13. The tool of any preceding claim, wherein the closing sleeve is configured to be moved relative to the body in at least one direction by a biasing arrangement.
14. The tool of claim 13, wherein the biasing arrangement comprises a spring.
15. The tool of claim 13 or 14, wherein biasing arrangement is configured to utilise fluid pressure.
16. The tool of claim 13, 14 or 15, wherein the biasing arrangement is configured to urge the closing sleeve to the port-closed position.
17. The tool of any preceding claim, wherein the isolation member comprises an isolation sleeve.
18. The tool of claim 17, wherein the isolation sleeve is configured for location at least partially within the closing sleeve.
19. The tool of claim 17 or 18, wherein the isolation sleeve is configured for sealing engagement with the closing sleeve.
20. The tool of claim 19, wherein the isolation sleeve is configured for sealing engagement with the closing sleeve at least one of above and below a port provided in the closing sleeve.
21. The tool of any of claims 17 to 20, wherein a seal is provided between the isolation sleeve and the closing sleeve.
22. The tool of claim 21 , wherein the seal comprises at least one of a metal-to- metal seal and an elastomer seal.
23. The tool of claim 22, wherein an elastomer seal is mounted on the isolation sleeve.
24. The tool of claim 23, wherein the elastomer seal is provided towards one end of the isolation sleeve.
25. The tool of any of claims 17 to 24, wherein the isolation sleeve is configured to engage a profile provided in the closing sleeve.
26. The tool of claim 25, wherein the closing sleeve profile is a landing profile for an activating device.
27. The tool of any of claims 17 to 26, wherein the isolation sleeve is configured for sealing engagement with the body.
28. The tool of any of claims 17 to 27, wherein the body defines a seal bore for sealing engagement with the isolation sleeve.
29. The tool of claim 28, wherein the body includes a member which defines the seal bore.
30. The tool of claim 28 or 29, wherein the isolation sleeve and the body seal bore are configured such that sealing engagement therebetween is possible at different relative positions of the sleeve and body.
31. The tool of any preceding claim, wherein the isolation member comprises two spaced-apart sealing locations.
32. The tool of claim 31 , wherein the sealing locations are configured to provide a seal between the isolation member and at least one of the body and the closing sleeve.
33. The tool of claim 31 or 32, wherein the sealing locations define different diameters so that, in use and with the isolation member deployed, a differential piston effect is achieved, which tends to maintain the isolation member configured to isolate the seal from differential pressure or close the port.
34. The tool of any preceding claim, wherein the isolation member is lockable to isolate the seal from differential pressure.
35. The tool of any preceding claim, wherein the isolation member is configured to be dropped or pumped from surface into the body.

· · · · ·

Could you resume the patent claims for the tool with the closing sleeve and isolation member, writing the next few claims from claim 36 on?

• Exercise data
· · · · ·

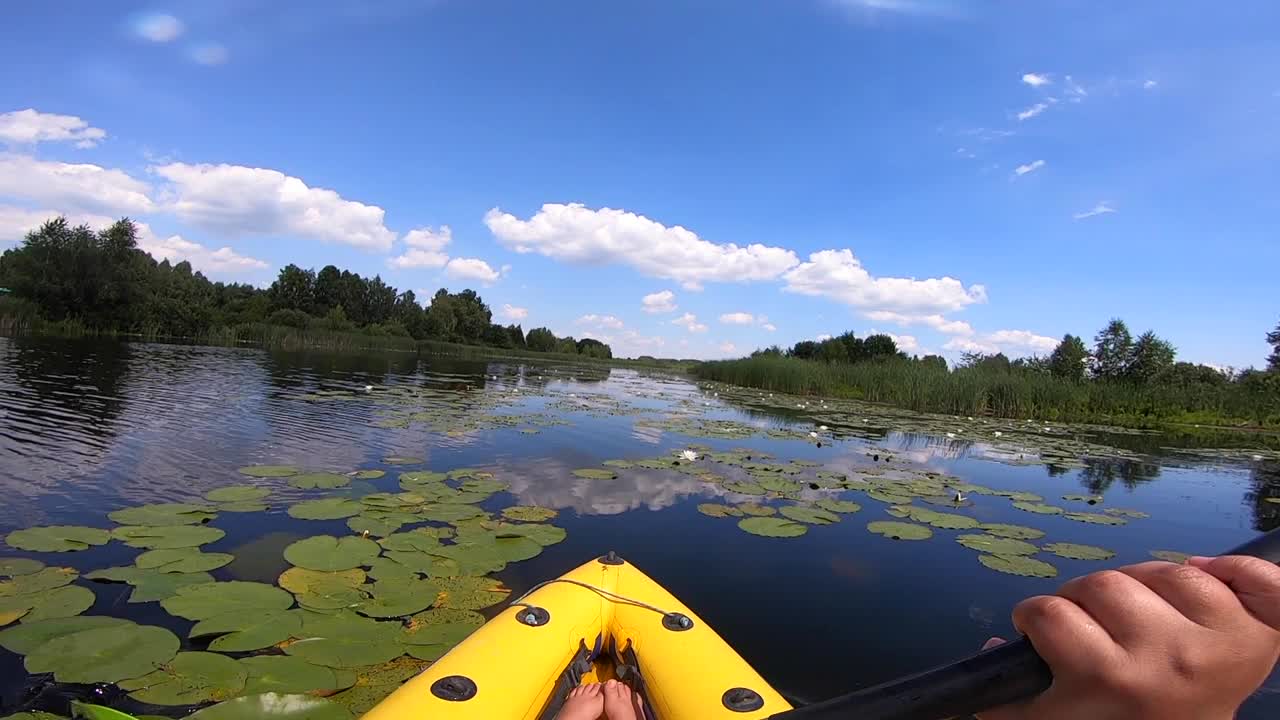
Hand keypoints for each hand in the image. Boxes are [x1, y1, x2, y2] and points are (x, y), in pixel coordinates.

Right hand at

· · · · ·

• Answer to the exercise
36. The tool of any of claims 1 to 34, wherein the isolation member is mounted in the tool and is deployable to isolate the seal from differential pressure on receipt of an activation signal.
37. The tool of claim 36, wherein the activation signal comprises delivery of an activating device to the tool from surface.
38. The tool of claim 36 or 37, wherein the activation signal comprises at least one of an RFID signal, mud pulse, electrical signal, and optical signal.
39. The tool of any preceding claim, comprising moving the closing sleeve in response to an activating signal.
40. The tool of claim 39, wherein the activation signal comprises at least one of an RFID signal, mud pulse, electrical signal, and optical signal.
41. The tool of claim 39 or 40, wherein the activating signal comprises delivery of an activating device from surface.
42. The tool of any preceding claim, including an activating device for use in moving the closing sleeve to open the port.
43. The tool of claim 42, wherein the activating device includes a retractable shoulder for engaging a landing profile in the closing sleeve.
44. The tool of claim 43, wherein the activating device includes a support for the retractable shoulder, which support is reconfigurable to permit the shoulder to retract.
45. The tool of any of claims 42 to 44, wherein the activating device includes a latch for engaging at least one of the body and the closing sleeve.
46. The tool of any of claims 42 to 45, wherein the activating device includes a seal member for engagement with the closing sleeve.
47. The tool of any of claims 42 to 46, wherein the activating device is configured to be dropped or pumped into the body.
48. The tool of any of claims 42 to 47, wherein the activating device comprises a deformable dart or ball.
49. The tool of any of claims 42 to 48, wherein the closing sleeve comprises a rigid profile for engaging the activating device.
50. The tool of any of claims 42 to 49, wherein the activating device comprises a rigid dart or ball.
51. The tool of any of claims 42 to 50, wherein the closing sleeve comprises a deformable profile for engaging the activating device.
52. The tool of any preceding claim, including a closing device for use in moving the closing sleeve to close the port.
53. The tool of claim 52, wherein the closing device is configured to engage and release an activating device.
54. The tool of claim 52 or 53, wherein the closing device is configured to be dropped or pumped into the body.
55. The tool of any preceding claim, wherein the closing sleeve and body comprise a cooperating track and a follower.
56. The tool of claim 55, wherein the track is a J-slot.
57. The tool of any preceding claim, wherein the isolation member is deployable to close the port.
58. A bottom hole assembly (BHA) incorporating the tool of any of the preceding claims.
59. A drill string incorporating the tool of any of the preceding claims.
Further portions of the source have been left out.